All this unfolds in the first episode. From there, the plot expands in increasingly wild directions. Without venturing into spoiler territory, the story pulls in a crowded ensemble of players: the Brazilian president and his head of security, a domestic terror group, the CIA and various gang factions in the favelas of Rio de Janeiro.
What begins as a revenge story quickly shapeshifts into a political thriller and at one point even veers into heist territory.
Mateen’s performance exists within a story that has a long and varied history.

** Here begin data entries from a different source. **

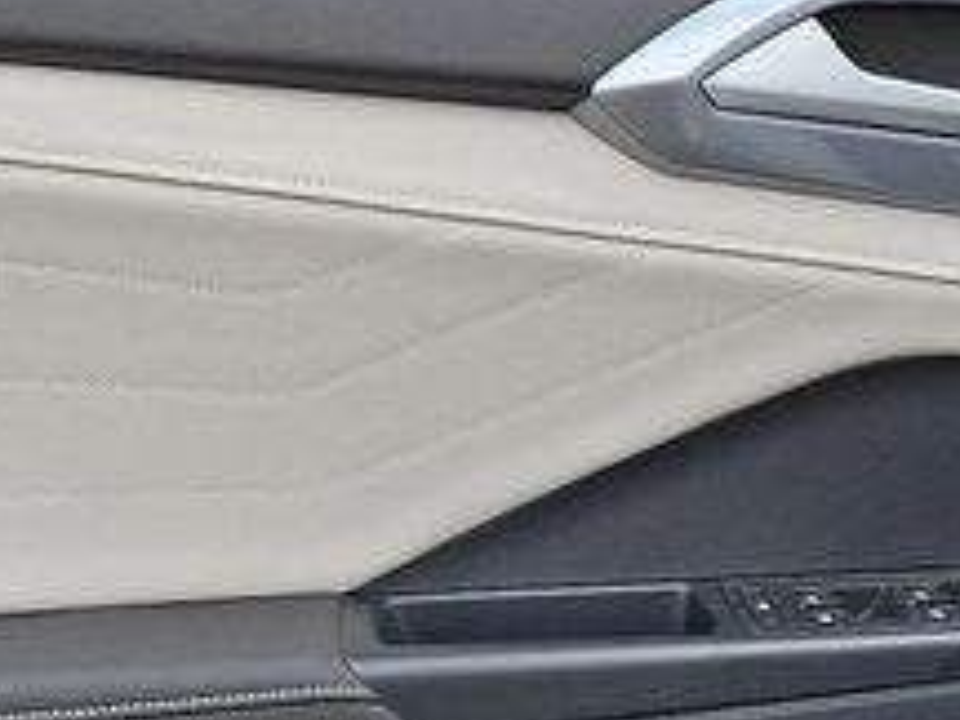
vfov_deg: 19.6
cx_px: 542
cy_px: 613
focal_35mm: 74
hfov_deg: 26.3
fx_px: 2052
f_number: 1.8
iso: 25
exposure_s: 1/182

Like many people, my first introduction to Man on Fire was the 2004 film directed by Ridley Scott and starring Denzel Washington alongside Dakota Fanning and Christopher Walken. The plot there was simple: a burnt-out former CIA agent is hired to protect a girl in Mexico City, only to embark on a brutal revenge spree after she’s kidnapped.

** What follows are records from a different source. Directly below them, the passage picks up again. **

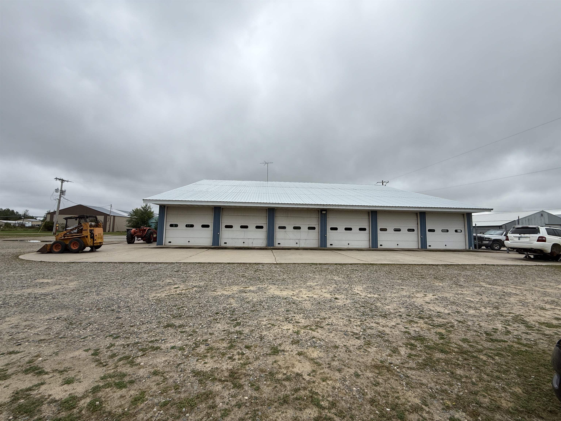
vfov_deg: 85.7
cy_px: 210
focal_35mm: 14
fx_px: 227
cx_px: 280
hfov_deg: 102.1
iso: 50
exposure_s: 1/709
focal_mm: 2.22
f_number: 2.2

“Forgiveness is between them and God,” Creasy says to a Catholic priest in one memorable scene. “It’s my job to arrange the meeting.”
That version delivered the visceral thrills you’d expect but it also had a surprising emotional weight. Scott’s direction, combined with Washington’s deeply committed performance, gave the story a soulfulness that elevated it beyond standard revenge fare.
We were placed firmly inside Creasy’s fractured psyche, with bold editing and music choices that blurred the line between memory and reality. It’s also worth noting that the film was the second adaptation of AJ Quinnell’s 1980 novel, following an earlier 1987 version starring Scott Glenn.
Each iteration has shifted the setting — Italy, Mexico and now Brazil — and adjusted key elements of the story. Here, Poe is older and instead of being kidnapped, she survives a bombing that wipes out her entire family.
Beyond that, the Netflix series feels almost like a different property altogether, more interested in political intrigue and sprawling conspiracy than in the focused emotional drive of vengeance. Across seven episodes, Creasy and Poe’s search for answers leads them through a tangled web of competing interests and shadowy figures.

Is this latest version any good? I have to be honest: overall, I didn’t like it. It’s predictable, riddled with clichés and stretches a story that could have been told in four tight episodes instead of seven meandering ones.
The most disappointing aspect is how thoroughly Mateen’s natural charisma, so present in Wonder Man, is buried under layers of stoicism and trauma.
The series shows little interest in giving us meaningful access to Creasy’s interior life or in developing the emotional core of the story: his relationship with Poe.
Large stretches separate the two characters entirely, making their arcs feel like parallel tracks rather than a shared journey. Even when they do reunite, often alongside a rotating cast of misfits, the show never finds its footing. It drifts, unsure of what story it wants to tell or which tone it wants to commit to.
The lack of focus might have been forgivable if the action sequences carried more weight but even those feel surprisingly pedestrian.
For a series built on violence, vengeance and high-stakes tension, the choreography and execution rarely rise above the level of routine TV spectacle.
In trying to reinvent Man on Fire as a sprawling political thriller, this adaptation loses sight of what made the story compelling in the first place: intimacy, emotional clarity and a singular sense of purpose.
There are flashes of a better show buried within, mostly in the casting of Mateen but they’re never fully realised.
Instead, what we’re left with is a series that feels overextended, undercooked and forgettable.